A New Year
What is it that we celebrate when one year descends below the horizon of time while the next is rising beyond it? In a sense, nothing. Nothing really changes at this point. Its signification appears to come from its convenience at the end of the calendar, rather than from some real (as opposed to artificial) event, like the winter solstice, or the first full moon of the Summer equinox.
Yet, there is something to be said, however briefly, about its very artificiality, a word we would be wise to remember, shares an etymology with artifice, and both of these with art; that is, with the creation of something new and symbolically powerful. The celebration of new years is an artifice of the human imagination, sure, but this does not empty if of meaning, but rather, opens a space where it can become meaningful.
What meaning do we grant it?
The new year is simultaneously requiem and ressurection.
New years is a requiem for the year, for dashed hopes, squashed aspirations, and unmet goals; a chance for us to bury our past failures, regrets, and disappointments, and let them sail off with Charon, heading for oblivion. We wanted to lose 10kg, build that deck, and become a more attentive partner, but our aspirations were not met with equivalent strength of will. No matter, that was then, and this is now. Now is the time to restart and not let these things hold one back.
New years is likewise a celebration of dreaming. It is the dream of all dreams, a dream we so ardently want to make a reality. In the new year, we celebrate the possibility of things being different. This time, we really are going to lose that weight, commit to that renovation, or become the partner our significant other deserves.
Just as new year is a requiem for a dead past, it is likewise a resurrection of hope. The hope that was trampled, beaten down, and left for dead from the trials and tribulations of the previous year is brought back to life with a renewed optimism that maybe, this time, we will succeed in the resolutions we have set ourselves.

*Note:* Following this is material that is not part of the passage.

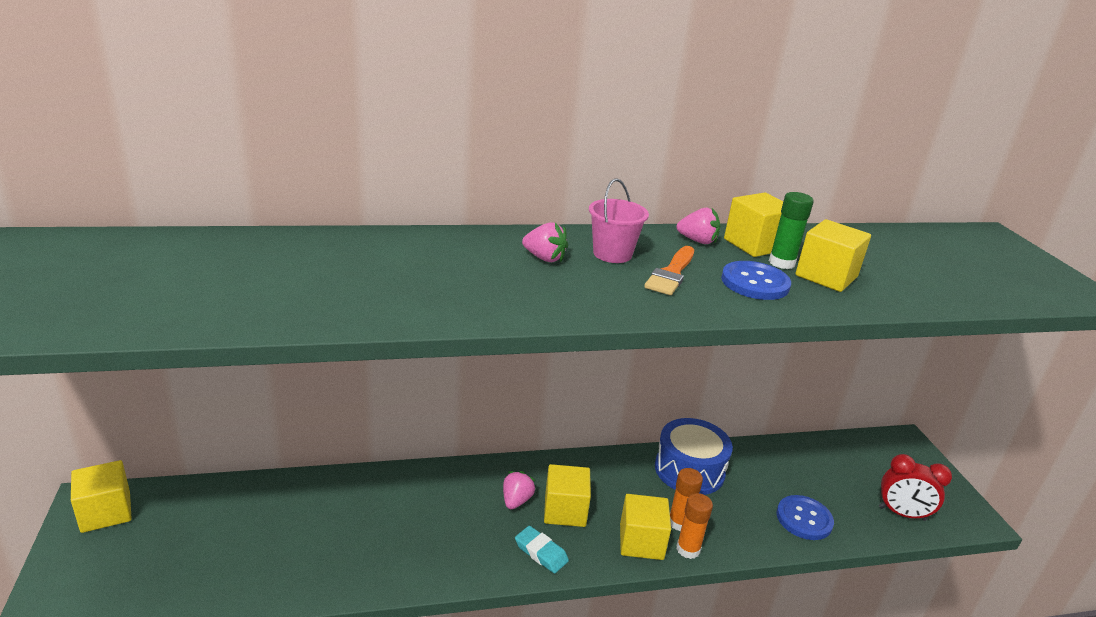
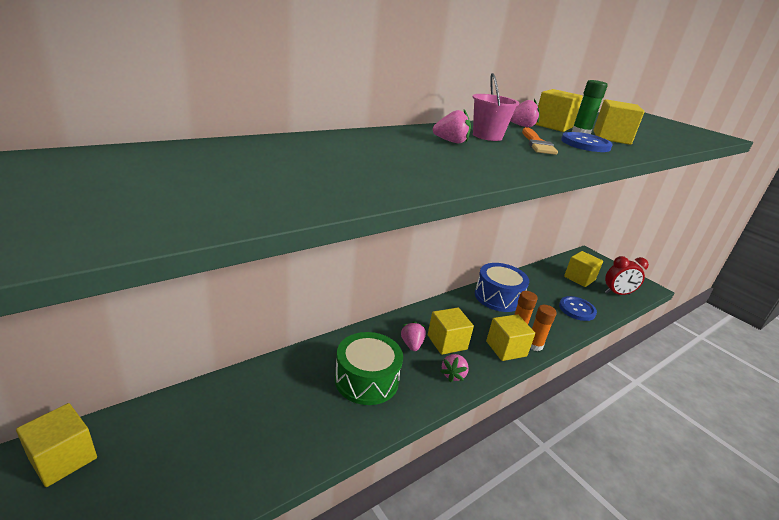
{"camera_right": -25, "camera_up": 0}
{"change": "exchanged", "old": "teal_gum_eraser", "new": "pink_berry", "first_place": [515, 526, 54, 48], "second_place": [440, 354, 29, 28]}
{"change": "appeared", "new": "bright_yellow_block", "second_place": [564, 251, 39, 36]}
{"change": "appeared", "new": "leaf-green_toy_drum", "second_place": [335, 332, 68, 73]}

New year’s is about recognising the person we have been in the current year and striving to be a better sort of person in the next. The new year is the metaphysical crossroad we traverse annually, where we look back at the person we were and then set our sights forth on the type of person we want to (and hopefully can) be. The new year is the juncture between a solid, fixed, and unchangeable past that refuses to budge, and a future still yet unwritten, undecided; pliant, and flexible enough for us to shape it. At new years we are faced with the inexorable tension between the questions ‘who am I’ this year and ‘who do I want to become’ in the next?
There are, as always, the naysayers, who seek to empty new year celebrations of signification. ‘Why wait’, they say, ‘until the end of the year? You can make changes now’. Strictly speaking, they are right. You don’t need to wait until the end of the year to try and become a better person. (Although, I don’t think anyone actually makes that claim). But they misunderstand why the new year is so valuable. The new year, strictly speaking, has no value. After all, it is just another arbitrary span of time. However, it has immense symbolic value. It punctures the calendar, delineating between one moment and the next. We are a symbol using species. The ring on the finger of an engaged partner and new year both are technically without value, but they remain symbolically valuable; both make real and visible to the world that something has occurred, that change has happened.
In the infinitesimally small magic moment separating this year and the next, we celebrate the possibility of a refresh; of cutting our losses and starting over in a way that allows us to make the past well and truly passed, and the future, well and truly upon us. The new year is a mourning for what we wanted to achieve but didn’t, a celebration of the chance to start anew, and a declaration that despite our failure to live up to our lofty aspirations, we are the architects of our destiny.